### Aim of the task
Your reply should contain the whole listing below, repeated exactly, and no images.

START Input data

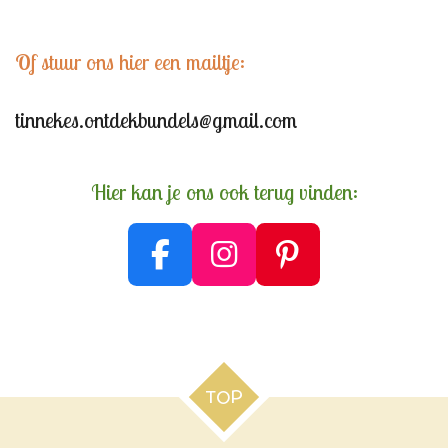
Of stuur ons hier een mailtje:
tinnekes.ontdekbundels@gmail.com
Hier kan je ons ook terug vinden:
F
I
P
a
n
i
c
s
n
e
t
t
b
a
e
TOP
o
g
r
o
r
e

END Input data

### Problem solution
Of stuur ons hier een mailtje:
tinnekes.ontdekbundels@gmail.com
Hier kan je ons ook terug vinden:
F
I
P
a
n
i
c
s
n
e
t
t
b
a
e
TOP
o
g
r
o
r
e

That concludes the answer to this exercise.